**What you will do:**
All lines from the one containing "נל אחדות ויהדות -קטעים" through the end of the data below are to be transcribed exactly. Leave out the rest.

**Data for this exercise:**
+++++

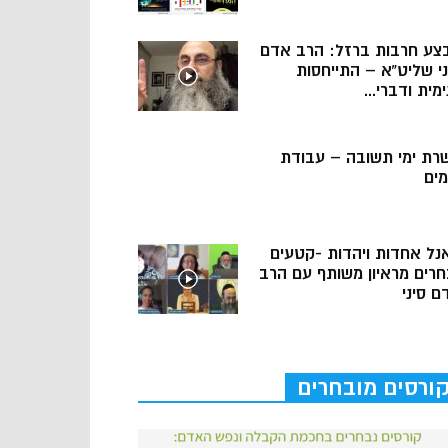
צע חרבות ברזל: הרב אדם
ני שליט”א – התייחסות
מית ודברי...
רת ימי תשובה – עבודת
מים
נל אחדות ויהדות -קטעים
חרים מראיון משותף עם הרב
ם סיני
ורסים מובחרים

+++++

**Answer to the problem:**
נל אחדות ויהדות -קטעים
חרים מראיון משותף עם הרב
ם סיני
ורסים מובחרים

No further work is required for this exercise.